Awkward Array is a library for vectorised processing of data containing
nested and variable-length structures, with an API familiar to users
of numpy. It can interoperate with arrow in-memory data.
So the purpose of this library, is to bring the efficient processing of awkward to complex data types in dataframes. Since arrow is a common denominator for many analysis platforms, we are able to offer the same API and workflows across all of them.

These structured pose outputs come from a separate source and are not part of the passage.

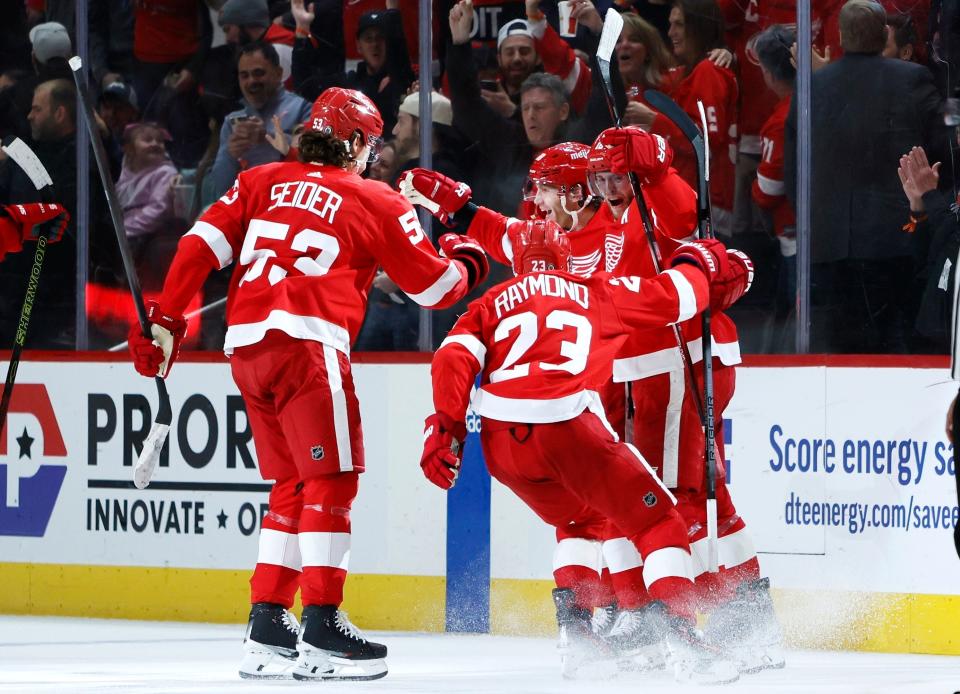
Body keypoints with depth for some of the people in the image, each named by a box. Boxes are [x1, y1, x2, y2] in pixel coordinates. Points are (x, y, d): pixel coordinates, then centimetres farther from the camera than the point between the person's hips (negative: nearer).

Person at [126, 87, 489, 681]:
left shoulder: (261, 182, 19)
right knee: (331, 479, -3)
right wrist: (466, 262, 34)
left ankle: (268, 627, 12)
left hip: (245, 344, 6)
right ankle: (321, 629, -11)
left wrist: (165, 321, 10)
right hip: (307, 342, -6)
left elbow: (201, 246, 9)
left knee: (293, 484, 14)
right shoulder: (377, 202, 8)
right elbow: (433, 287, 14)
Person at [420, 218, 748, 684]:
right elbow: (670, 298, 18)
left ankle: (574, 632, 17)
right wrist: (699, 262, 38)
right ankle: (680, 638, -13)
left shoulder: (493, 302, 25)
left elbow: (454, 358, 9)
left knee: (577, 519, 31)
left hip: (501, 438, 4)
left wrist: (444, 427, 6)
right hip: (567, 423, -4)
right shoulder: (595, 291, 20)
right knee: (657, 520, 6)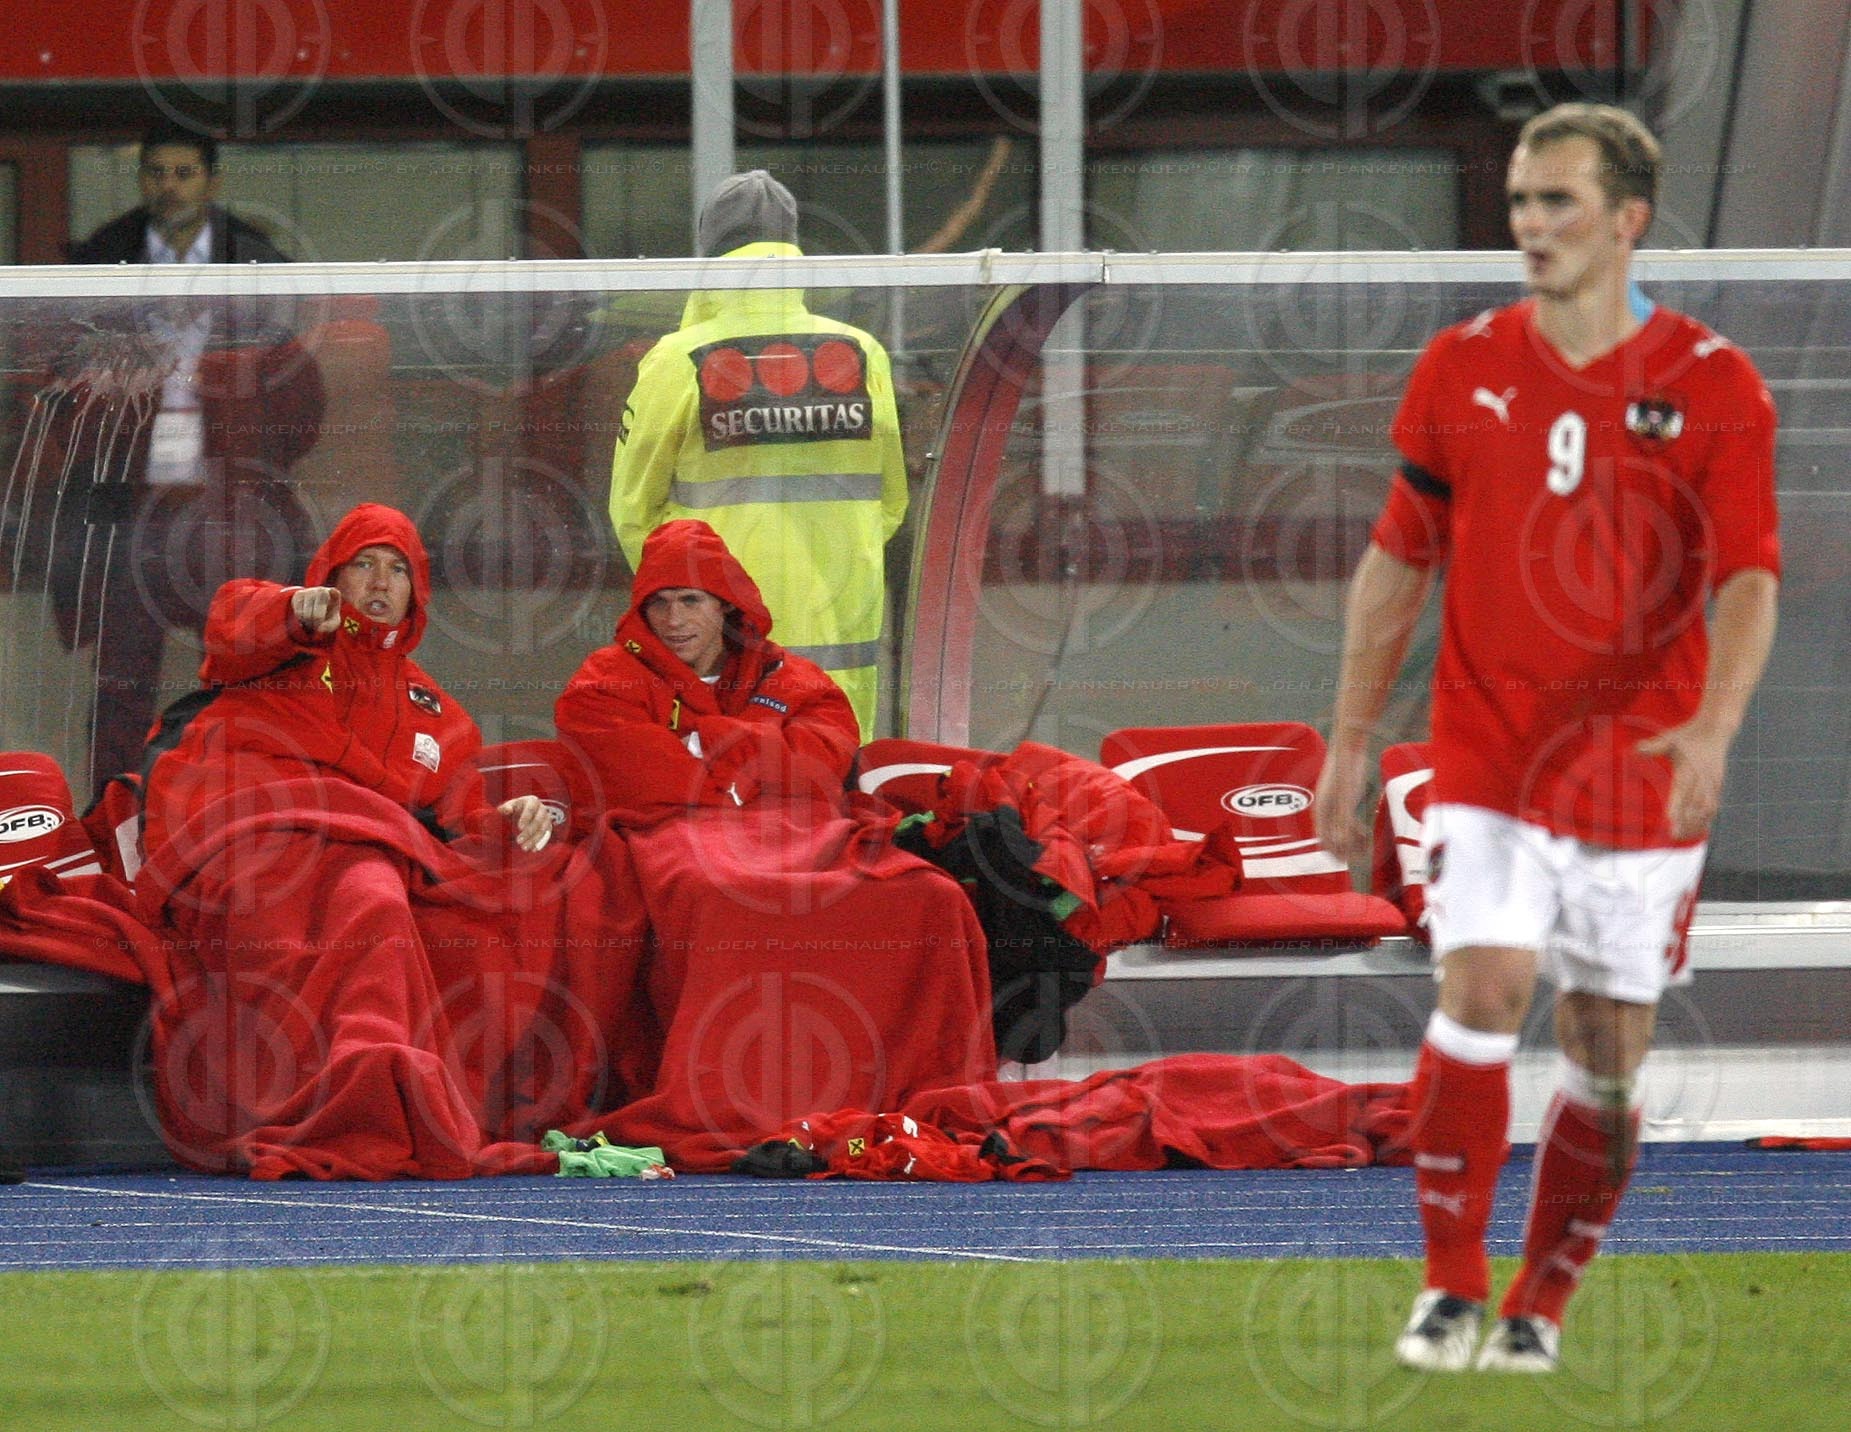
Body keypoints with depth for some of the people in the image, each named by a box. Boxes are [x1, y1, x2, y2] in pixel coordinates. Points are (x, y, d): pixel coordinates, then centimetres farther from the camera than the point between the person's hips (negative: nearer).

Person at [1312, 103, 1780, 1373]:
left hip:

Where there is no accessor registration mechanism, akimbo uses
“patching” to attach the .ak accessor to the target dataframe
objects. This always happens by importing the specific submodule for
the given dataframe library, so others will not be imported/affected
by akimbo.
Lazy versus Eager¶
The dataframe implementations fall into two categories. The “eager” ones
create new dataframes on every operation as soon as the operation is
encountered. For example df["a"] + 1 for Pandas results in new values
being stored in memory immediately. For other libraries, each operation is instead
stored in a pipeline, and only executed when the user has reached the output
they want to see. For instance, pyspark would not even allow the above
syntax, and df.select(col("a") + 1) would not cause any work to be
done by itself. This second type, “lazy” dataframes, allow for more optimization,
since the whole workflow is known by the tie compute is requested.
From akimbo’s point of view, this means that for lazy dataframes, we need
to infer the data type that a given operation will produce before seeing any
of the data. This is possible _in_most_cases_, because the data types
are strongly constrained. However, if writing opaque functions (such as
with Numba), you may wish to catch the case where the input is empty,
and explicitly return data of the shape you expect to get with real data. In
all, this should allow the dataframe library to successfully perform
all the optimizations it can; but it’s always good practice to select only
the columns and data partitions you expect to need anyway.
Data Round-trips¶
Whilst the awkward structure of data is compatible with arrow’s, the metadata
is a little different and there are some edge cases. This means, that for every
ak operation, there is some overhead for converting to and from. That means,
that akimbo will always be a bit slower at performing tasks that your
dataframe library can already do, and this will be more noticeable for many
operations on small frames as opposed to few operations on big frames.
It might be beneficial in such cases to use .ak.apply with or
without Numba, and do many awkward operations in one go per round-trip.